The Bank of England has held interest rates at 3.75%.
The Monetary Policy Committee said further cuts this year are now ‘likely’ as inflation falls back towards its 2% target.
Matthew Allen, Lecturer in Economics at the University of Salford, said:
Since August 2024, interest rates have been cut six times, reflecting the Bank of England’s earlier confidence that inflation was easing. However, the recent rise in inflation has clearly made policymakers more cautious, and a decision to hold rates signals that price pressures have not fully disappeared.
Those expecting further relief may be disappointed, particularly households still grappling with cost-of-living pressures and businesses already feeling the effects of recent tax rises, including higher employer costs. For many firms, this combination is squeezing margins and limiting their ability to invest or pass on savings to consumers.
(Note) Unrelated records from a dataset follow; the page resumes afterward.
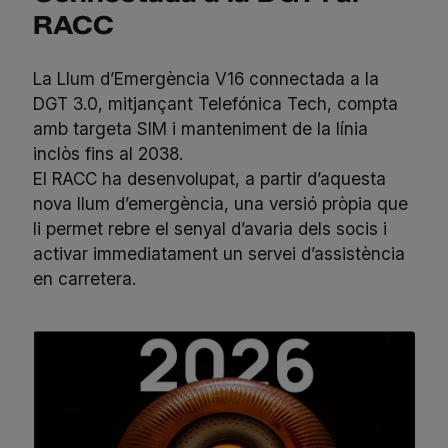
RACC
La Llum d’Emergència V16 connectada a la
DGT 3.0, mitjançant Telefónica Tech, compta
amb targeta SIM i manteniment de la línia
inclòs fins al 2038.
El RACC ha desenvolupat, a partir d’aquesta
nova llum d’emergència, una versió pròpia que
li permet rebre el senyal d’avaria dels socis i
activar immediatament un servei d’assistència
en carretera.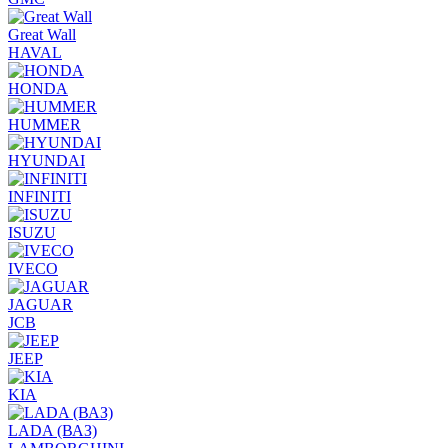
Great Wall
HAVAL
HONDA
HUMMER
HYUNDAI
INFINITI
ISUZU
IVECO
JAGUAR
JCB
JEEP
KIA
LADA (ВАЗ)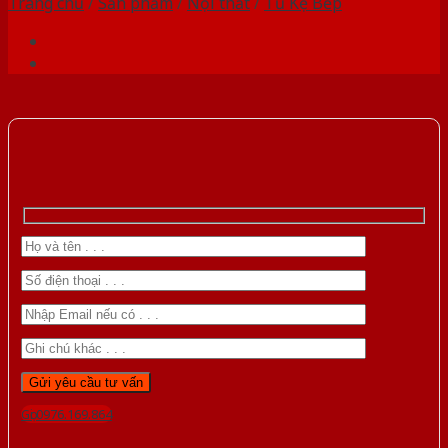
Trang chủ
/
Sản phẩm
/
Nội thất
/
Tủ Kệ Bếp
Gọi 0976.169.864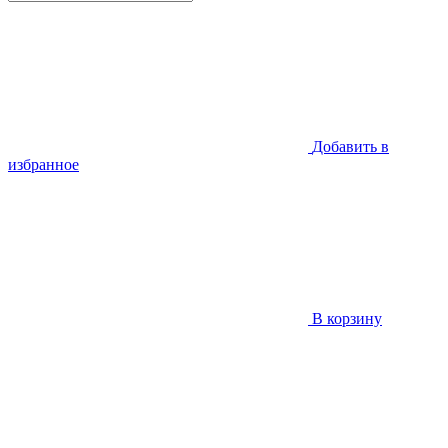
Добавить в
избранное
В корзину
The rise in inflation is being driven by a mix of factors. Energy and food prices remain volatile, wage growth is still relatively strong as firms compete for workers, and global supply chains continue to face disruption due to geopolitical tensions and trade frictions. At the same time, higher taxes and regulatory costs for businesses are feeding through into prices, as firms attempt to absorb or pass on these additional expenses.”
With many of these pressures coming from outside the UK economy, and outside the Bank’s direct control, the Bank of England is walking a fine line. Cutting rates too quickly risks reigniting inflation, while holding them for longer prolongs the strain on households and businesses.
The big question now isn’t when rates fall, but whether inflation genuinely cools without pushing the economy into prolonged stagnation.